§ Task statement
Apart from the pictures, output all of the records exactly.

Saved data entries
"""

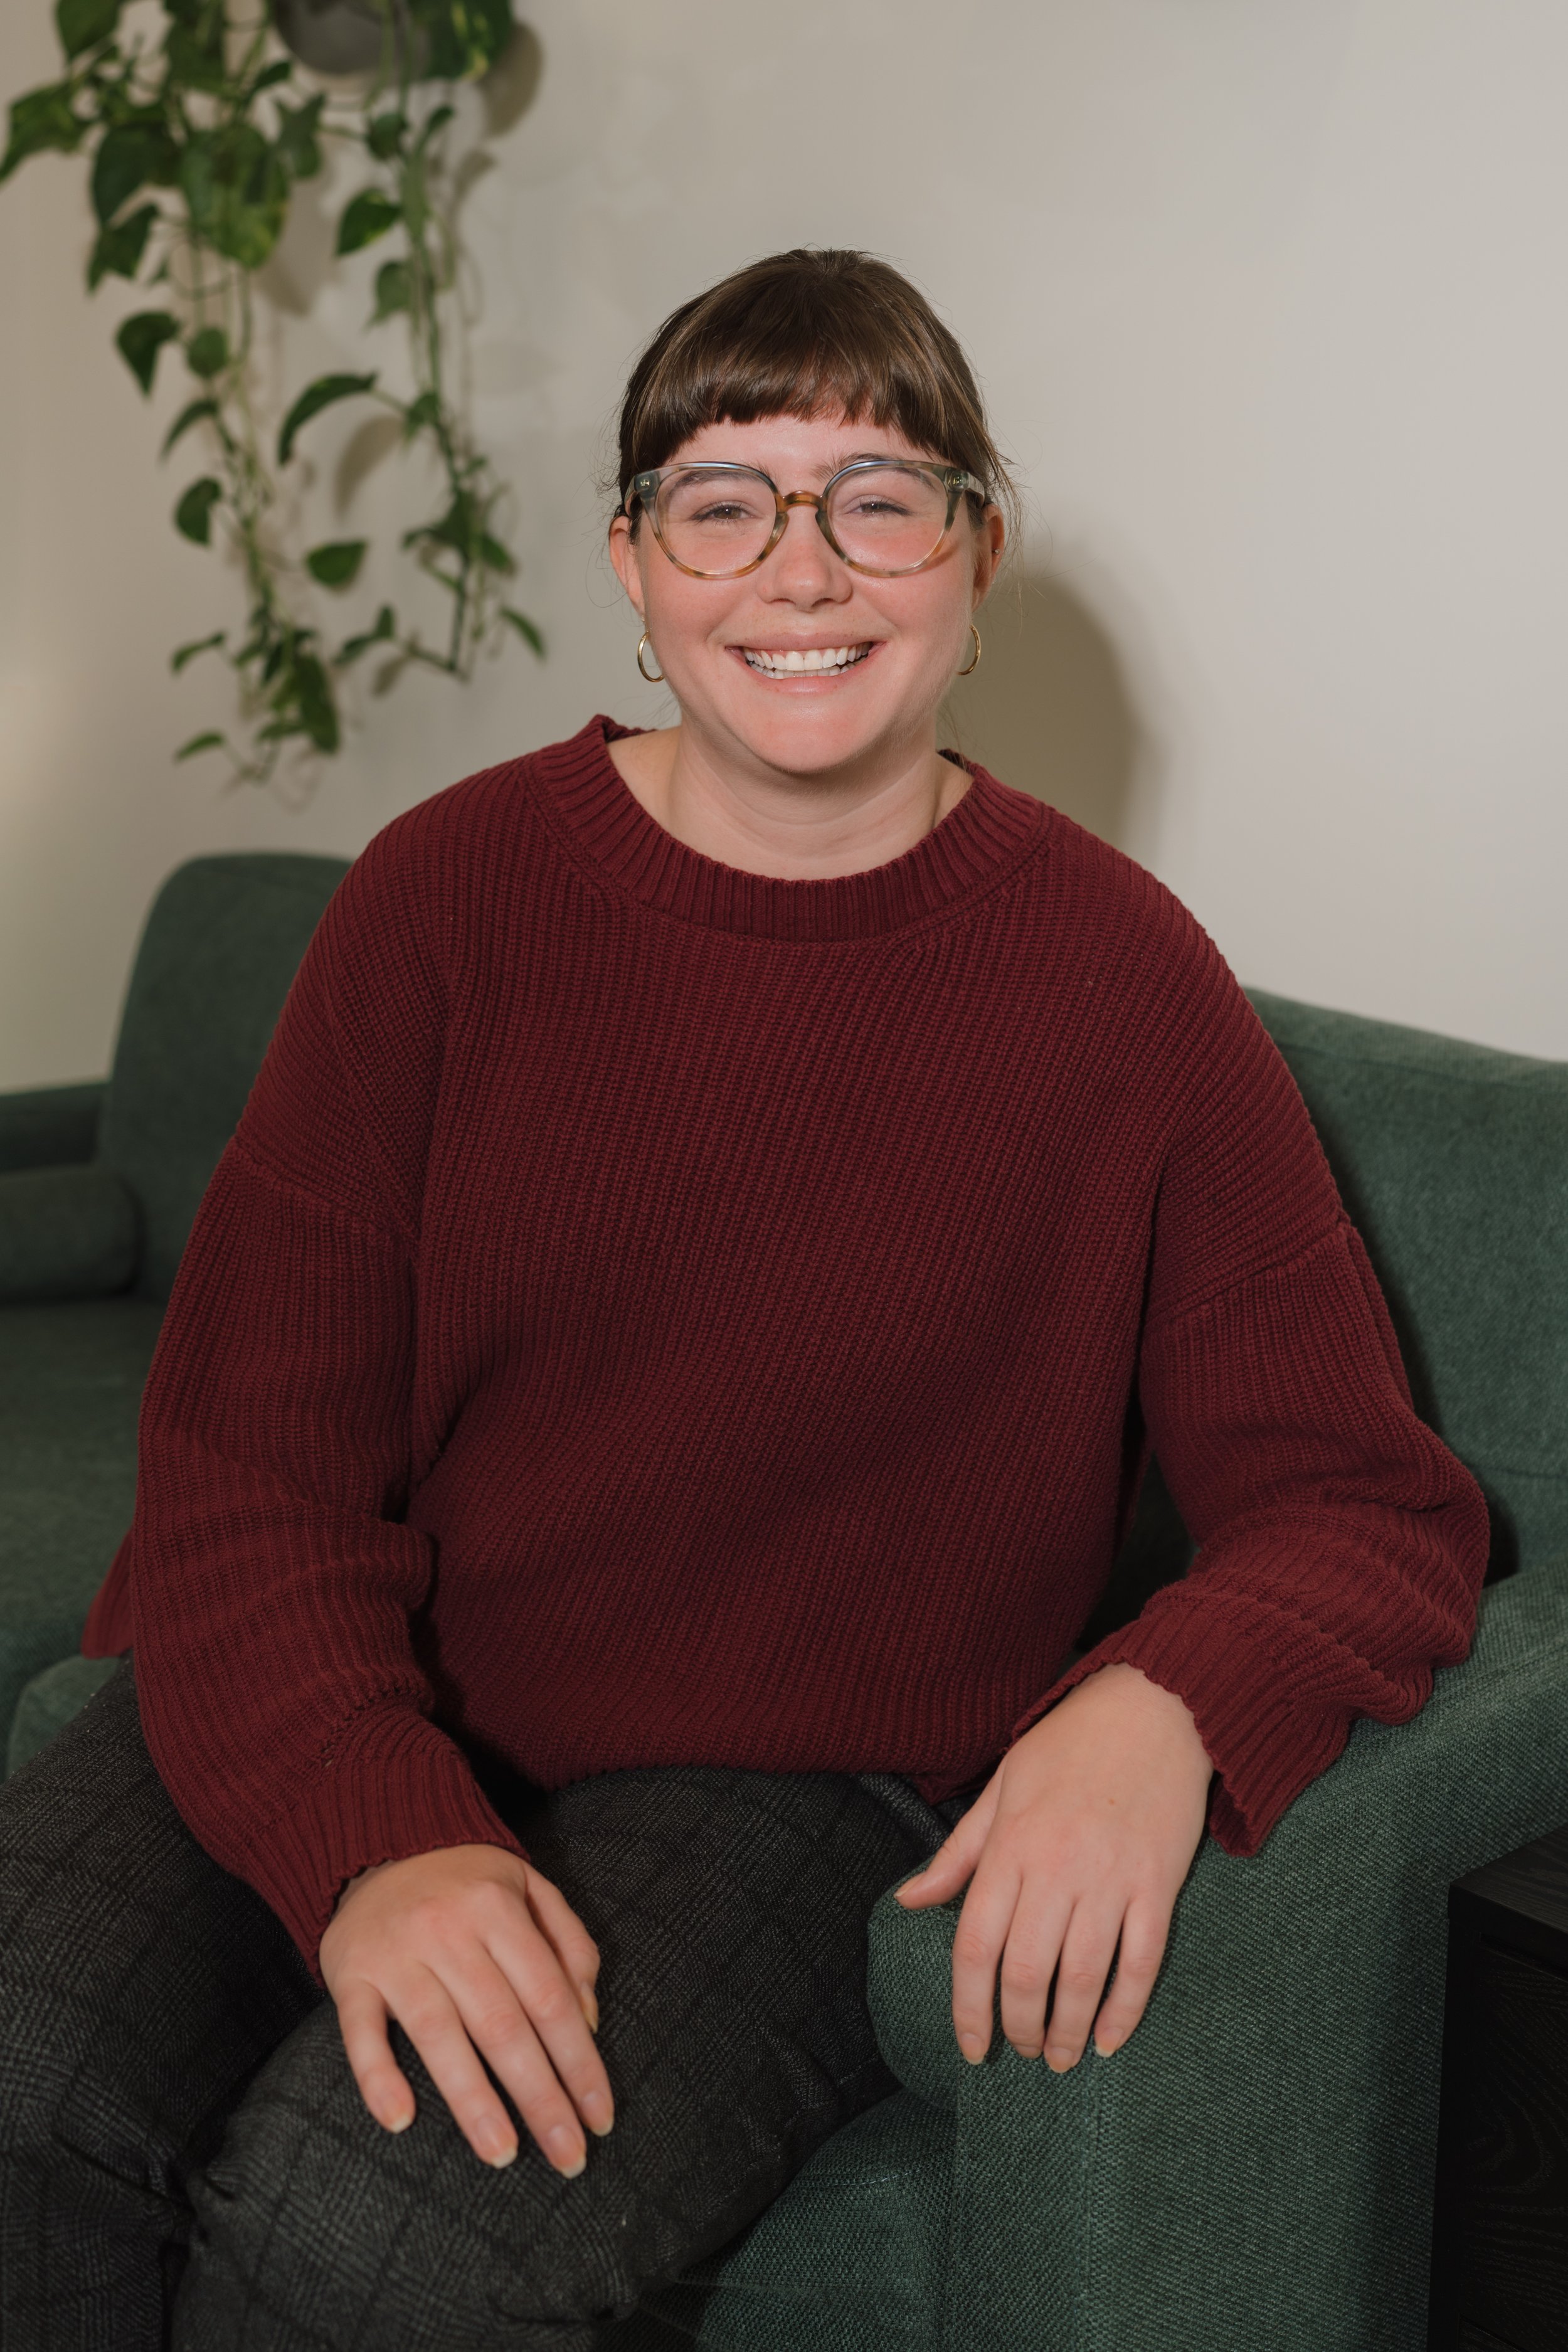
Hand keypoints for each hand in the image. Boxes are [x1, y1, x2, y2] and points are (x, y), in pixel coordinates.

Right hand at [318, 1842, 613, 2173]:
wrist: (376, 1842)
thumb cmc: (466, 1882)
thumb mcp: (529, 1887)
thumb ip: (568, 1944)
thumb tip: (590, 2021)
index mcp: (499, 1909)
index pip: (550, 1998)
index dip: (579, 2062)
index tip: (600, 2116)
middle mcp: (449, 1930)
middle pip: (503, 2026)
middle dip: (540, 2096)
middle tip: (567, 2156)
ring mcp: (396, 1954)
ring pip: (439, 2035)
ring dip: (473, 2101)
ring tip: (502, 2155)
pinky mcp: (350, 1974)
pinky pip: (360, 2032)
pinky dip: (378, 2076)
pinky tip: (400, 2120)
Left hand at [894, 1664, 1211, 2069]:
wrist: (1157, 1706)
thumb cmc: (1071, 1745)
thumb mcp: (1003, 1786)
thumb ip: (959, 1852)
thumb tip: (910, 1900)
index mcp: (1012, 1844)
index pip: (976, 1944)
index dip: (968, 2006)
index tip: (970, 2046)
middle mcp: (1058, 1866)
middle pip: (1027, 1970)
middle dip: (1018, 2025)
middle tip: (1020, 2049)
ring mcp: (1113, 1877)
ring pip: (1084, 1976)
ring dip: (1069, 2029)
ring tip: (1060, 2057)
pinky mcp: (1160, 1884)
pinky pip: (1142, 1961)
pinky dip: (1126, 2009)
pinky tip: (1111, 2039)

"""

§ Answer for this exercise
Hand keypoints for each hand in the image. Boxes are [x1, y1, x2, y2] and points are (x, y), in pixel coordinates.

Right hand at [318, 1842, 613, 2173]:
wrist: (376, 1842)
thumb cmc: (466, 1882)
thumb mcp: (529, 1887)
thumb ip: (568, 1944)
thumb tip: (590, 2021)
index mcp: (499, 1909)
index pip: (550, 1998)
index dip: (579, 2062)
index tip: (600, 2116)
middle mcp: (449, 1930)
middle pip: (503, 2026)
middle dip: (540, 2096)
middle tip: (567, 2156)
ring mcp: (396, 1954)
ring pip: (439, 2035)
ring dip: (473, 2101)
ring tip: (502, 2155)
pinky mcp: (350, 1974)
pinky pip: (360, 2032)
pinky dip: (378, 2076)
pinky tip: (400, 2120)
Left hand at [894, 1664, 1211, 2069]:
wrist: (1157, 1706)
thumb cmc: (1071, 1745)
thumb mcp: (1003, 1786)
thumb ip: (959, 1852)
thumb tip: (910, 1900)
index mcp: (1012, 1844)
index pip: (976, 1944)
index dip: (968, 2006)
index tip: (970, 2046)
middle mcp: (1058, 1866)
middle pip: (1027, 1970)
middle dip: (1018, 2025)
middle tip: (1020, 2049)
ring mcp: (1113, 1877)
ring pip: (1084, 1976)
ring dip: (1069, 2029)
ring tip: (1060, 2057)
pinky mcp: (1160, 1884)
pinky pip: (1142, 1961)
pinky dip: (1126, 2009)
pinky tip: (1111, 2039)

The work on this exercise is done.